++++ MATERIAL SHOWN

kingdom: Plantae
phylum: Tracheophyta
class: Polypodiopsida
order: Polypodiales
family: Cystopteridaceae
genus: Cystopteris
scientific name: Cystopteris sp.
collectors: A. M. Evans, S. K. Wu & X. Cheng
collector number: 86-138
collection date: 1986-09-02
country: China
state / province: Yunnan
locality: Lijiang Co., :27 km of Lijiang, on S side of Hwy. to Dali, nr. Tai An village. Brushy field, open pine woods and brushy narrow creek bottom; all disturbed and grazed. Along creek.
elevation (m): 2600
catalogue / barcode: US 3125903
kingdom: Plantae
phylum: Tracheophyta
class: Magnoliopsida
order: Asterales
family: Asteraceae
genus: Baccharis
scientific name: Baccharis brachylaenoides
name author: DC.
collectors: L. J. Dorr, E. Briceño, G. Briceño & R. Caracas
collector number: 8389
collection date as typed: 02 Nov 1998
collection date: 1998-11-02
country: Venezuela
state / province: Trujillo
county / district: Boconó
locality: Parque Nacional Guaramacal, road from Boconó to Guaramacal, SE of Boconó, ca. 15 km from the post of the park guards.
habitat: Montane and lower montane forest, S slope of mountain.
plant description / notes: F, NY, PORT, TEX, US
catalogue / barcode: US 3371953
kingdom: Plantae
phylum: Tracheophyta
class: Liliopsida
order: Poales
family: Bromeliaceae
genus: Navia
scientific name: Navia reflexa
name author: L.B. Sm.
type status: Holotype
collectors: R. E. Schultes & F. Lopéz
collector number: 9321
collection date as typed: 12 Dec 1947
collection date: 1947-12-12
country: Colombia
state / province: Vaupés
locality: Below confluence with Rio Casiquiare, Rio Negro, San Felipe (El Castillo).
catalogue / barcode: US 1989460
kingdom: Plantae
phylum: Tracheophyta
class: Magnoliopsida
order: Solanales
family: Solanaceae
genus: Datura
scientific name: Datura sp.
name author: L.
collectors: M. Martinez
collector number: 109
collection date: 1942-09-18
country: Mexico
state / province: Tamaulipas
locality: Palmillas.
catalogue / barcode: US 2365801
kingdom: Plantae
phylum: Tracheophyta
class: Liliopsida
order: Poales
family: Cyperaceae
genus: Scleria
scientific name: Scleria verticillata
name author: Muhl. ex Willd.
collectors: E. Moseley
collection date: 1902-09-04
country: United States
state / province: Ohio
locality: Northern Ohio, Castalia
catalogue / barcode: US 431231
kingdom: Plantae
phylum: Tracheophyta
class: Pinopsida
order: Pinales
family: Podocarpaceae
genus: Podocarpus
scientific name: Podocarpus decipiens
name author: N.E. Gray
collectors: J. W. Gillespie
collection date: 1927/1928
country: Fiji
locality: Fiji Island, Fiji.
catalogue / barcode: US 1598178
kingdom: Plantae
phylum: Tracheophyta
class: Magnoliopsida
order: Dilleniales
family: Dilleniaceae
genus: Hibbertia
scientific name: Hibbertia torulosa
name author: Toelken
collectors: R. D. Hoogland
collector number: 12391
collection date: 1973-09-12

++++++++

### WHAT YOU ARE ASKED TO DO
Retype every line of the material above without changing anything, from the first record through the last.

### ANSWER TO THE PROBLEM
kingdom: Plantae
phylum: Tracheophyta
class: Polypodiopsida
order: Polypodiales
family: Cystopteridaceae
genus: Cystopteris
scientific name: Cystopteris sp.
collectors: A. M. Evans, S. K. Wu & X. Cheng
collector number: 86-138
collection date: 1986-09-02
country: China
state / province: Yunnan
locality: Lijiang Co., :27 km of Lijiang, on S side of Hwy. to Dali, nr. Tai An village. Brushy field, open pine woods and brushy narrow creek bottom; all disturbed and grazed. Along creek.
elevation (m): 2600
catalogue / barcode: US 3125903
kingdom: Plantae
phylum: Tracheophyta
class: Magnoliopsida
order: Asterales
family: Asteraceae
genus: Baccharis
scientific name: Baccharis brachylaenoides
name author: DC.
collectors: L. J. Dorr, E. Briceño, G. Briceño & R. Caracas
collector number: 8389
collection date as typed: 02 Nov 1998
collection date: 1998-11-02
country: Venezuela
state / province: Trujillo
county / district: Boconó
locality: Parque Nacional Guaramacal, road from Boconó to Guaramacal, SE of Boconó, ca. 15 km from the post of the park guards.
habitat: Montane and lower montane forest, S slope of mountain.
plant description / notes: F, NY, PORT, TEX, US
catalogue / barcode: US 3371953
kingdom: Plantae
phylum: Tracheophyta
class: Liliopsida
order: Poales
family: Bromeliaceae
genus: Navia
scientific name: Navia reflexa
name author: L.B. Sm.
type status: Holotype
collectors: R. E. Schultes & F. Lopéz
collector number: 9321
collection date as typed: 12 Dec 1947
collection date: 1947-12-12
country: Colombia
state / province: Vaupés
locality: Below confluence with Rio Casiquiare, Rio Negro, San Felipe (El Castillo).
catalogue / barcode: US 1989460
kingdom: Plantae
phylum: Tracheophyta
class: Magnoliopsida
order: Solanales
family: Solanaceae
genus: Datura
scientific name: Datura sp.
name author: L.
collectors: M. Martinez
collector number: 109
collection date: 1942-09-18
country: Mexico
state / province: Tamaulipas
locality: Palmillas.
catalogue / barcode: US 2365801
kingdom: Plantae
phylum: Tracheophyta
class: Liliopsida
order: Poales
family: Cyperaceae
genus: Scleria
scientific name: Scleria verticillata
name author: Muhl. ex Willd.
collectors: E. Moseley
collection date: 1902-09-04
country: United States
state / province: Ohio
locality: Northern Ohio, Castalia
catalogue / barcode: US 431231
kingdom: Plantae
phylum: Tracheophyta
class: Pinopsida
order: Pinales
family: Podocarpaceae
genus: Podocarpus
scientific name: Podocarpus decipiens
name author: N.E. Gray
collectors: J. W. Gillespie
collection date: 1927/1928
country: Fiji
locality: Fiji Island, Fiji.
catalogue / barcode: US 1598178
kingdom: Plantae
phylum: Tracheophyta
class: Magnoliopsida
order: Dilleniales
family: Dilleniaceae
genus: Hibbertia
scientific name: Hibbertia torulosa
name author: Toelken
collectors: R. D. Hoogland
collector number: 12391
collection date: 1973-09-12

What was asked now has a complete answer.